Manusia akan terus-menerus dihadapkan pada rentetan pilihan. Demikianlah, manusia adalah pengambil keputusan dalam eksistensinya. Apa pun keputusan yang diambil, tak pernah kita mantap dan sempurna.
Melalui pilihan dan keputusan itu, kita merangkai nasib kita sendiri. Sebagai manusia yang meresapkan diri ke dalam pengalaman, kita sesekali bertanya kepada diri sendiri dengan heran dan bingung, "Apakah kita benar-benar telah berpengalaman?"
Atau bahkan, "Siapa kita sebenarnya?"
Proses memikirkan, jika bukan menentukan, hal-hal seperti itu merupakan inti dari refleksi diri. Refleksi menurut definisinya berarti "menekuk atau memantulkan kembali". Semisal, pantulan kita di cermin adalah gelombang cahaya yang memantulkan bayangan kita kembali ke arah kita.
Dalam hal refleksi diri, itu berarti kita memantulkan pengalaman dan fokus ke dalam, berhenti sejenak di tengah kekacauan untuk menguraikannya, dan menarik diri guna mempertimbangkan berbagai kemungkinan interpretasi dan makna.
Dari makna itu kita dikabari tentang pola pikir dan tindakan ke depan.
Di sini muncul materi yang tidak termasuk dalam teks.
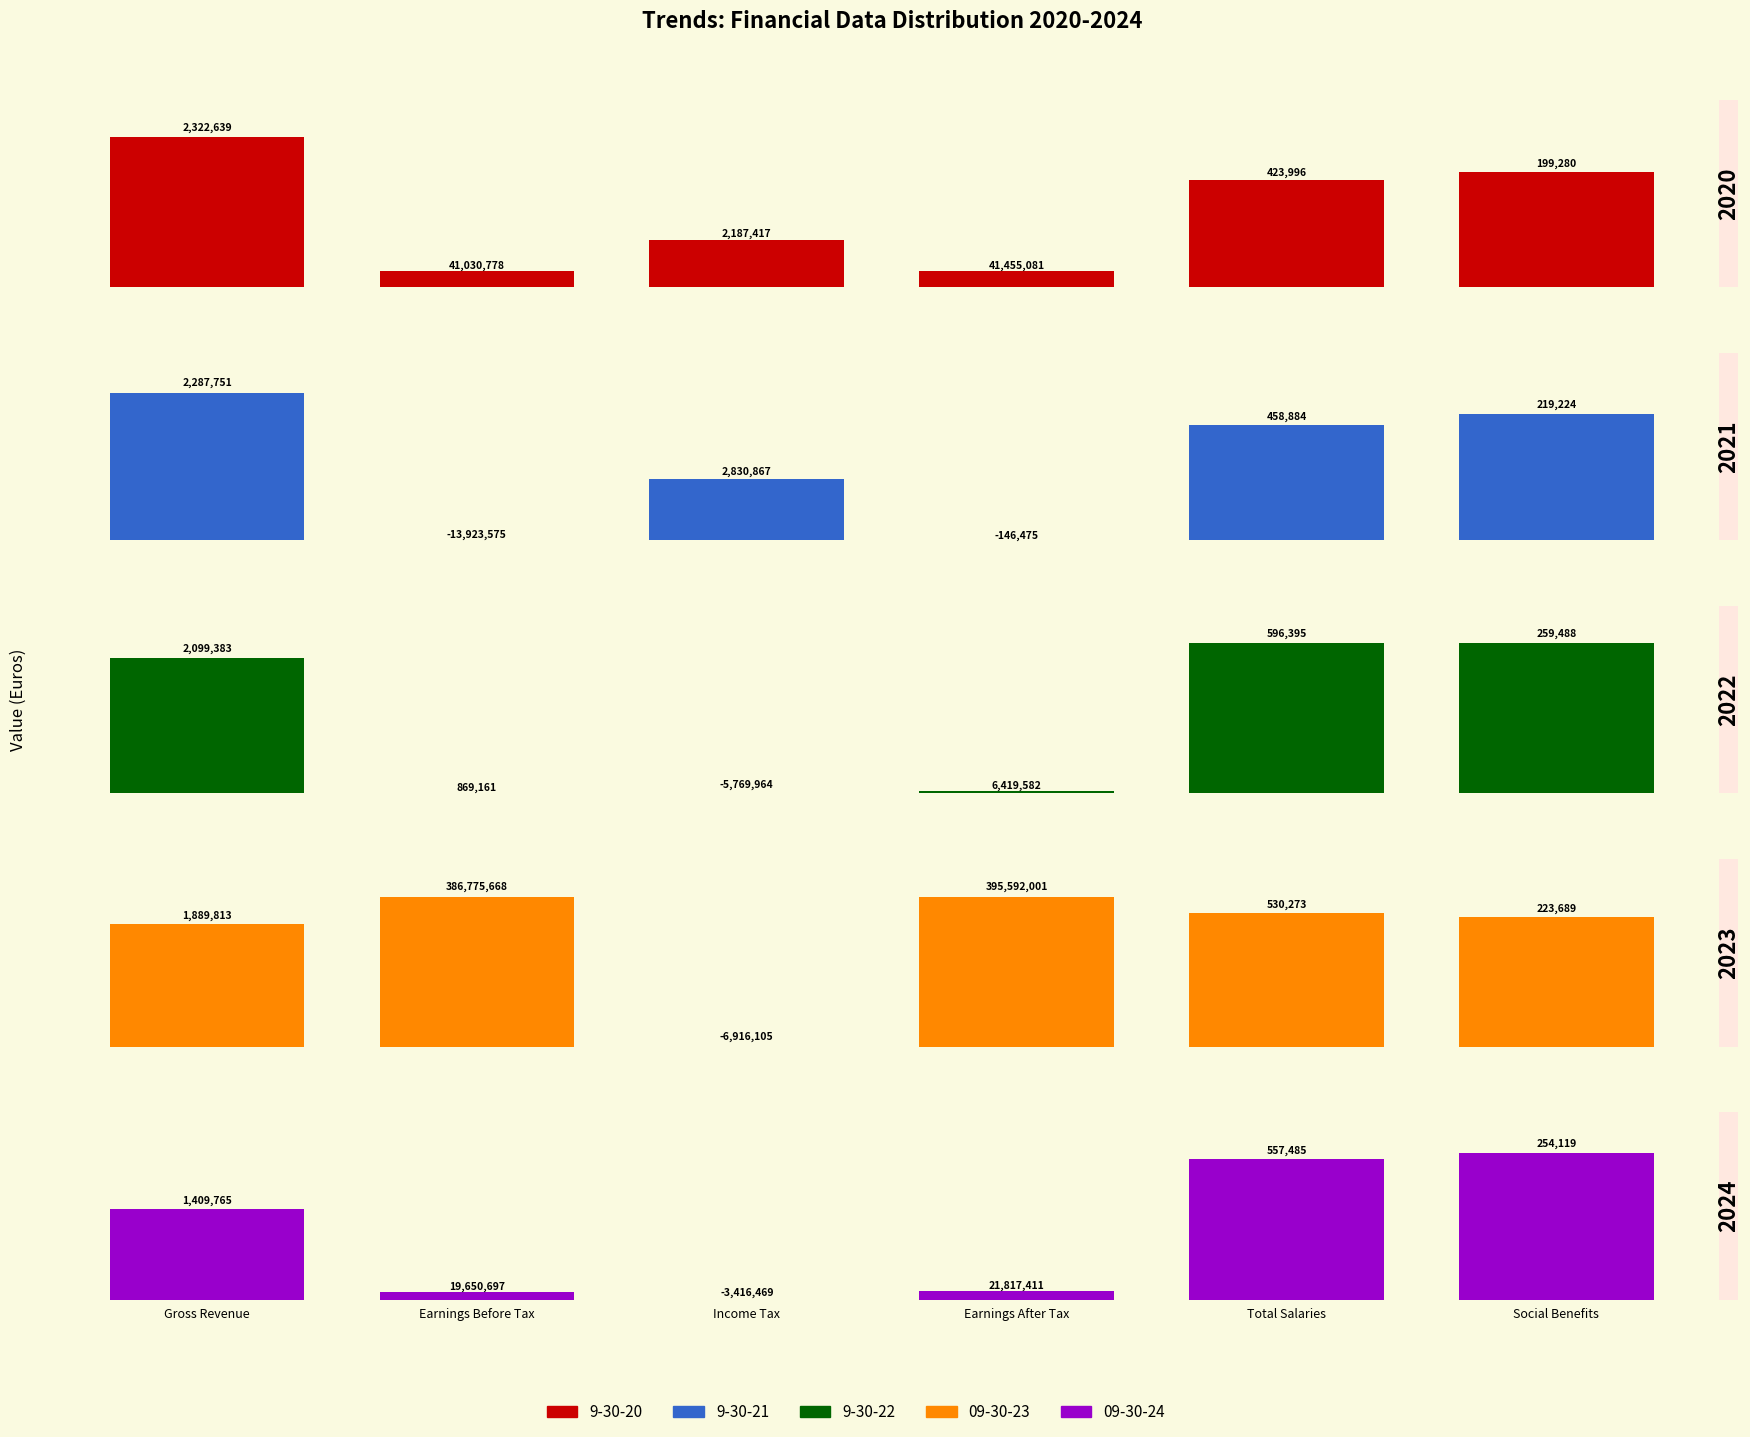

Reading right to left, list all the values displayed in this chart.

9-30-20: 199280	423996	41455081	2187417	41030778	2322639
9-30-21: 219224	458884	-146475	2830867	-13923575	2287751
9-30-22: 259488	596395	6419582	-5769964	869161	2099383
09-30-23: 223689	530273	395592001	-6916105	386775668	1889813
09-30-24: 254119	557485	21817411	-3416469	19650697	1409765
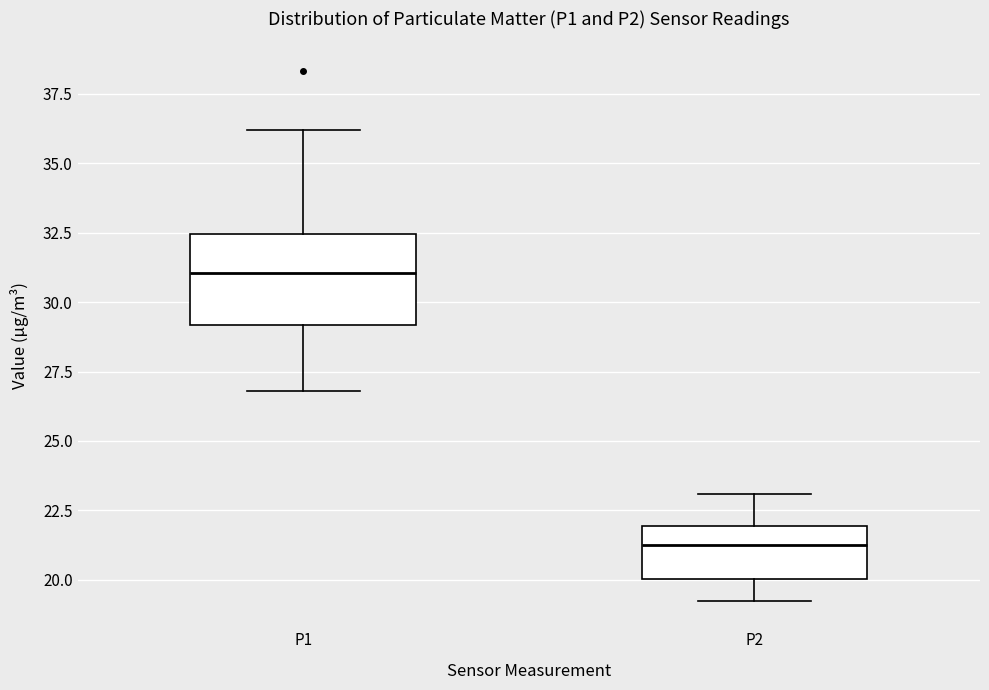

Which box's median line is the highest?

P1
Dengan kata lain, kita tak hanya memiliki pemahaman soal asumsi yang mengatur tindakan kita, tapi terutama kita mempertanyakan maknanya dan mengembangkan cara bertindak alternatif.
Singkat kata, kita belajar. "Kita tidak belajar dari pengalaman," ungkap John Dewey. "Kita belajar dari merefleksikan pengalaman."
Refleksi kemudian jadi proses kontemplatif yang dilakukan untuk mengungkap pengetahuan dan penuh dengan potensi transformasi. Ini melibatkan pertimbangan sadar dan analisis keyakinan dan tindakan untuk tujuan pembelajaran.
Orang, dalam ketaksengajaannya, senantiasa melakukan refleksi diri. Apa yang jarang dan terasa semakin diperlukan adalah refleksi diri yang disadari dan disengaja. Dalam hal ini, kita perlu menjadikannya sebagai suatu rutinitas.
Itu membuka kepenuhan hidup. Itu mengubah apa yang kita miliki menjadi cukup, dan banyak lagi. Itu mengubah penyangkalan yang tak perlu menjadi penerimaan, kekacauan menjadi keteraturan, kebingungan menjadi kejelasan.